Hoş geldiniz
İZMİR (UHA) -
İZMİR / UHA - İzmir Büyükşehir Belediye Başkanı Tunç Soyer, İzmir Kent Konseyleri Birliği’nin “Yarımada’nın Sorunlarını Ortak Akılla Çözüyoruz” sloganıyla düzenlediği çalıştaya katıldı. Soyer, “Bir belediye başkanının asli sorumluluğunun görev yaptığı kenti korumak olduğunu düşünüyorum. Hiçbir belediye başkanının görev yaptığı yer babasının mülkü değildir. Biz nöbetçiyiz, görevimiz bize bırakılan mirası korumaktır. Ben de bunun için çalışacağım” dedi.
İzmir Büyükşehir Belediye Başkanı Tunç Soyer, İzmir Kent Konseyleri Birliği’nin “Yarımada’nın Sorunlarını Ortak Akılla Çözüyoruz” sloganıyla Tarihi Havagazı Fabrikası’nda düzenlediği çalıştayda konuştu. Ortak akıl buluşmasını değerli bulduğunu söyleyen Soyer, “İnsanların doğanın dengesini bozup bir hayat kurmaya başlaması 12-13 bin yıl öncesine gidiyor. Tarımın keşfiyle doğanın ritmi dışında bir hayat arayışı başlıyor. İkinci kırılma Sanayi Devrimi ile başlıyor, doğa artık bir meta olarak görülmeye başlanıyor. Giderek doğanın daha çok talan edildiği bir 200 yıl yaşıyoruz. Rönesansı yaşamamış ülkelerde bu talan çok daha vahşi olabiliyor” dedi.

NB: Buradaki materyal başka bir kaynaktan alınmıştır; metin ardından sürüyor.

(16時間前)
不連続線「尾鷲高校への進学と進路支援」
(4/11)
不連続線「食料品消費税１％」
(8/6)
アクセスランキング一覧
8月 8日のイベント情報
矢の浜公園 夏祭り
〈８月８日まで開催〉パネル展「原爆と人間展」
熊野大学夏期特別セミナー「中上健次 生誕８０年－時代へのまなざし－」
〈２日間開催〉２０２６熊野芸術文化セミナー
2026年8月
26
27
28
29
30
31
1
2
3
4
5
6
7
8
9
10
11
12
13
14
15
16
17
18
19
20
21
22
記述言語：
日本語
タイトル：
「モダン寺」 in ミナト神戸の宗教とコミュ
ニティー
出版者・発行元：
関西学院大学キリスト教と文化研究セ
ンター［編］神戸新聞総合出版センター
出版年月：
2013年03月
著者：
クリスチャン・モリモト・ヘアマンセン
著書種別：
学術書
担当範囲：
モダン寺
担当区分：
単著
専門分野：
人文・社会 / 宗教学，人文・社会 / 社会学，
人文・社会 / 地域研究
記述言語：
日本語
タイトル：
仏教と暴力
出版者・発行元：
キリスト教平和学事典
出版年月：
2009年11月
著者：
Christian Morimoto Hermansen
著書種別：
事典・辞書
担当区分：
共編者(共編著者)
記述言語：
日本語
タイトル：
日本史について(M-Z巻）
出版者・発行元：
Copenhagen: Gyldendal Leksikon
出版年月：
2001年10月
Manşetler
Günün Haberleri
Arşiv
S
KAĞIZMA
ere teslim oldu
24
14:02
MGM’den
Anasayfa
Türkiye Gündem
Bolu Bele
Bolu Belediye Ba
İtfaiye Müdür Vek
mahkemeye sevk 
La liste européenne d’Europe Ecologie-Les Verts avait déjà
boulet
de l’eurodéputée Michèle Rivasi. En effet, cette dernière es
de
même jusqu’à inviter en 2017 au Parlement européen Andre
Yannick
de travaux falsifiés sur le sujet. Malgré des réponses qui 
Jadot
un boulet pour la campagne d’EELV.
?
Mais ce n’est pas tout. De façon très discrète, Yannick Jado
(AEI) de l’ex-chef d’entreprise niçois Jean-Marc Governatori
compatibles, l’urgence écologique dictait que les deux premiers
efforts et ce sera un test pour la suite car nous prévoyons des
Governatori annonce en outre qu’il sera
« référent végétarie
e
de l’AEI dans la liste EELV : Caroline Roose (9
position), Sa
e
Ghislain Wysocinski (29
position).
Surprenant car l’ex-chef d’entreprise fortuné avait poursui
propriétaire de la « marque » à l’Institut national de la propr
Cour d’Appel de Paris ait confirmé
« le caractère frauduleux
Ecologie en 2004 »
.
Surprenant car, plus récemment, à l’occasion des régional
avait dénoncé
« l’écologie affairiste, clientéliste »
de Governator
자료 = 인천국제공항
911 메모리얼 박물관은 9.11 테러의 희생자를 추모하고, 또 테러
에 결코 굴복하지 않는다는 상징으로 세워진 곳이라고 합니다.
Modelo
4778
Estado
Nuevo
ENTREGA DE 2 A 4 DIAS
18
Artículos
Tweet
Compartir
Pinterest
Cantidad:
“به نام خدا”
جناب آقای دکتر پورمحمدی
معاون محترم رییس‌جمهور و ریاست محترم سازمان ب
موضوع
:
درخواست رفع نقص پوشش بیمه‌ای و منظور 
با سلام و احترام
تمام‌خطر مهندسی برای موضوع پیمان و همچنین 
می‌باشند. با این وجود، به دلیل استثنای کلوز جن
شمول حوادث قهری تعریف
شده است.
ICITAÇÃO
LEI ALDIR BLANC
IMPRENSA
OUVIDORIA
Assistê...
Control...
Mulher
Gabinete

“Proje alanının yüzde 97’si kamu mülkü”
Çeşme Yarımadası’nın İzmir ve Türkiye’nin en güzel noktalarından biri olduğunu belirten Soyer, Çeşme projesiyle ilgili olarak “Projesi daha ortada yok, fikir var. Biz hala projeyi görmedik. Bu fikrin istihdam gibi ışıltıları var ama proje yarımadanın yüzde 55’ini kapsıyor. Projedeki alanın yüzde 97’si kamu mülkü. Yüzde 97’si kamu arazisi olan bir yerde şöyle bir sonuç ortaya çıkabilir: Oraya sadece parası olan girer. Kapitalist üretim ilişkilerinin dayattığı hız ve büyüklük telaşı geçmişle bağımızı da kopartıyor. Kanal İstanbul yapılamayacak kadar mega bir proje. Çıkacak fayda ise yapılmamasına göre çok daha düşük. Bu projenin de böyle olma ihtimali var” şeklinde konuştu.
“Nöbetçiyiz”
2014 yılında İzmir Kalkınma Ajansı’nın üç üniversite ile hazırladığı Yarımada Sürdürülebilir Kalkınma Stratejisi’nden söz eden Soyer, “Gerçekten çok insan emek vermiş, ciddi bir çalışma yapılmış. Bu emek Yarımada’nın geleceğinin tasarlanması ve korunmasında önemli ipuçları veriyor. Bunu Kültür ve Turizm Bakanı ve bakanlığın ilgili kişilerine ileteceğim. Bir belediye başkanının asli sorumluluğunun görev yaptığı kenti korumak olduğunu düşünüyorum. Altyapı, su, ulaşım hepsi arkasından geliyor. Önce yaşadığı şehrin doğasını, iklimini, ağacını koruması gerek. Hiçbir belediye başkanının görev yaptığı yer babasının mülkü değildir. Biz nöbetçiyiz, görevimiz bize bırakılan mirası korumaktır. Ben de bunun için çalışacağım” dedi.